Text passage
Recordings of neural activity that provide a larger degree of homogeneity between neural units (e.g., calcium imaging with single-cell resolution) can be directly used to estimate a representational map by reducing its dimensionality without prior construction of a similarity matrix. For this direct estimation of a representational map multiple approaches, such as principal component analysis, are available. Covariance-based estimations of representational maps can maintain information about response magnitudes and hence include aspects of stimulus salience (Treue, 2003; Ceballo et al., 2019).
Accordingly, the distance metrics used for estimating a representational map should also be chosen based on a hypothesis of the main feature in neural population activity that reflects stimulus relationships. Commonly used distance metrics are dissimilarity 1-linear or rank-based correlation coefficient (Kriegeskorte et al., 2008a), the Euclidean distance between population activity vectors or the absolute activity difference (Kriegeskorte et al., 2008a; Walther et al., 2016). Additionally, if the distributional distance between representational entities is of interest, the Mahalanobis distance can be used (Kriegeskorte et al., 2006; Kriegeskorte and Kievit, 2013). Since RSA is based on the assumption that there is a categorical structure in a dataset of neural activity, clustering methods can be helpful to reveal such categorical divisions. While unsupervised, hierarchical clustering (Laakso and Cottrell, 2000; Kriegeskorte et al., 2008b; Nili et al., 2014; Kaneshiro et al., 2015) has been frequently applied, a supervised approach could improve and emphasize behaviorally relevant categorization (Khaligh-Razavi and Kriegeskorte, 2014).

(Items from a dataset)
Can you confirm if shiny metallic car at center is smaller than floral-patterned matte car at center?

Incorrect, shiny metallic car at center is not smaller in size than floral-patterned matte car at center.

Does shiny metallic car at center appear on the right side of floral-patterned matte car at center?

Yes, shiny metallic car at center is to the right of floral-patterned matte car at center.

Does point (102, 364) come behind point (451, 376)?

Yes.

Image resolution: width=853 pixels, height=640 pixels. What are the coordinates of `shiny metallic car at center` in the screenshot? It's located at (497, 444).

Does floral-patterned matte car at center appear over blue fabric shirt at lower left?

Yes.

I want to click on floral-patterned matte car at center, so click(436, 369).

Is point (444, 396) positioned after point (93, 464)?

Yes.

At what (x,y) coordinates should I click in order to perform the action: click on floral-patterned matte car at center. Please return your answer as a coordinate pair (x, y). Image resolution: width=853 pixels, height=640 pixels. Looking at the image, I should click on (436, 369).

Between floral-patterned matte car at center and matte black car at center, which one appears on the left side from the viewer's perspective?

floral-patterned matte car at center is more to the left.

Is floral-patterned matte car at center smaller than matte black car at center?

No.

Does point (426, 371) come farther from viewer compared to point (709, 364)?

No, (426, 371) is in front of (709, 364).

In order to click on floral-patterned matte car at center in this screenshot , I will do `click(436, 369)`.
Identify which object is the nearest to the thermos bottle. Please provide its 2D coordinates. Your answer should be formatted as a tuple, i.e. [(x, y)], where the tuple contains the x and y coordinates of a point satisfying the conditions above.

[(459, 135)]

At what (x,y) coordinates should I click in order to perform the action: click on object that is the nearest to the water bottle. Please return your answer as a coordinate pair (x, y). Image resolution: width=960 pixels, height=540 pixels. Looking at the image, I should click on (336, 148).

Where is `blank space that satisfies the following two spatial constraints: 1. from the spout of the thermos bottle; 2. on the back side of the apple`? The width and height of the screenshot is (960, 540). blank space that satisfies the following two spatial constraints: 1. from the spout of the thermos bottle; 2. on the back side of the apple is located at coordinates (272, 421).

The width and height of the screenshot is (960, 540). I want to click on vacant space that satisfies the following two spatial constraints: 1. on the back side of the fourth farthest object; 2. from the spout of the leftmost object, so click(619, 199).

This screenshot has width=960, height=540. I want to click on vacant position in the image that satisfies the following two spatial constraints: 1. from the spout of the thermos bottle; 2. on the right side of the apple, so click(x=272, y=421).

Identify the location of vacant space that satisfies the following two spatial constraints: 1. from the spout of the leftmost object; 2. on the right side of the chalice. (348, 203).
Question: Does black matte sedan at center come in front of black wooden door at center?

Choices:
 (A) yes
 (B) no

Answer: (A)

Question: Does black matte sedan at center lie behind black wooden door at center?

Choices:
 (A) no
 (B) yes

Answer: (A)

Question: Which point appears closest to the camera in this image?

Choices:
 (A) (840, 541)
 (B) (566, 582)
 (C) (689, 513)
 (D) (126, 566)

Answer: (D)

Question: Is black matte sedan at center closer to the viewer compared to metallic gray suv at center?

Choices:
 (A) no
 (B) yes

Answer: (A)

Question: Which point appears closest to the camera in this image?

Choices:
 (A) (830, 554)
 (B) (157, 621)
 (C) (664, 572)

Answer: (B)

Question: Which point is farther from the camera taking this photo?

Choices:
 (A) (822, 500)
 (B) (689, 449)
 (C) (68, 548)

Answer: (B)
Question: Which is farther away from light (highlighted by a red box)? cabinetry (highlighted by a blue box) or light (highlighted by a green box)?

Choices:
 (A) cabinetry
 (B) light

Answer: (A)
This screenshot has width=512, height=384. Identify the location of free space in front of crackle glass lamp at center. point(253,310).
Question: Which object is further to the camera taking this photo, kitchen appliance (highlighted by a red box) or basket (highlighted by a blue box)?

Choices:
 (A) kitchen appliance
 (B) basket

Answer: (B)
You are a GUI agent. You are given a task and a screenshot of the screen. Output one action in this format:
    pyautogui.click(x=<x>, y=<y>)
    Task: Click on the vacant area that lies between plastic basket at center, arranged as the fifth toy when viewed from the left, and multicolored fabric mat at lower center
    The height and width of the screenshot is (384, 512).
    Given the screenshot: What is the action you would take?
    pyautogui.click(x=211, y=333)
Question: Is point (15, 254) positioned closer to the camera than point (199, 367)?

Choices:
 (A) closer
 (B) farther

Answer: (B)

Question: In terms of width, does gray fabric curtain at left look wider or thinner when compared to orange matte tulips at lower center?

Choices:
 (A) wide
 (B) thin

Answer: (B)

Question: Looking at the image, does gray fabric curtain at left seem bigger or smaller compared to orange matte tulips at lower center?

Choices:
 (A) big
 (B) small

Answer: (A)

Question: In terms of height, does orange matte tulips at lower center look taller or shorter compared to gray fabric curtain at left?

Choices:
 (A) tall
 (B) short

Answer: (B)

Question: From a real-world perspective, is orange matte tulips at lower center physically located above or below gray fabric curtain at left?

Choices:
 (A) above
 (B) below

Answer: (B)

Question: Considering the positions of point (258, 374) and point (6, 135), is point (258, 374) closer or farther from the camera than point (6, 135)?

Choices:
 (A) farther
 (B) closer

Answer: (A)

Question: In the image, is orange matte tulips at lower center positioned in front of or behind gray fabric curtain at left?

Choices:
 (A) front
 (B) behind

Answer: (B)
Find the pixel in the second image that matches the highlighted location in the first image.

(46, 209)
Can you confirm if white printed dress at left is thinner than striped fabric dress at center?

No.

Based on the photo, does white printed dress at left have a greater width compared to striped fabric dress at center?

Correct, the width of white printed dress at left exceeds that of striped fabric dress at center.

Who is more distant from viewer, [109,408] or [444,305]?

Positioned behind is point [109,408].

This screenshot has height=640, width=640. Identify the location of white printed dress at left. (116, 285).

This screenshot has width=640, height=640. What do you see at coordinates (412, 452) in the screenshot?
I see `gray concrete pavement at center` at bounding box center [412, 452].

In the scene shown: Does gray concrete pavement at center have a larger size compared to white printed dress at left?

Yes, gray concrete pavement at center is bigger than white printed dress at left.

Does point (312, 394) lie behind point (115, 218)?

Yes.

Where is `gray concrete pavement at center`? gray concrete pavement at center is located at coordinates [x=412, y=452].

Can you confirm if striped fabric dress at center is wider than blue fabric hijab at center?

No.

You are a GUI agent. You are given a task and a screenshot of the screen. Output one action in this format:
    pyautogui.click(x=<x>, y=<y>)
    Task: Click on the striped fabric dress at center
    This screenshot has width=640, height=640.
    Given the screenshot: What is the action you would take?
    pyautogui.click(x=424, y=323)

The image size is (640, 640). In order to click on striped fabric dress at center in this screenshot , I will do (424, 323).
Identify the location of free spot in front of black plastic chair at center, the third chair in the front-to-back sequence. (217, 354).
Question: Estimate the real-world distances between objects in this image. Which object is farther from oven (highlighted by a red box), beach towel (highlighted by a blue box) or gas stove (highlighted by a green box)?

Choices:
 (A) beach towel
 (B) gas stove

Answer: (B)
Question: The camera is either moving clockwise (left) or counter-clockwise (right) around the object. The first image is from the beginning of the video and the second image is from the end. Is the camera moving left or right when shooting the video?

Task details
From the text on representational maps, copy out the words starting with "Recordings of neural" and going on through "et al., 2019).".

Result for this task
Recordings of neural activity that provide a larger degree of homogeneity between neural units (e.g., calcium imaging with single-cell resolution) can be directly used to estimate a representational map by reducing its dimensionality without prior construction of a similarity matrix. For this direct estimation of a representational map multiple approaches, such as principal component analysis, are available. Covariance-based estimations of representational maps can maintain information about response magnitudes and hence include aspects of stimulus salience (Treue, 2003; Ceballo et al., 2019).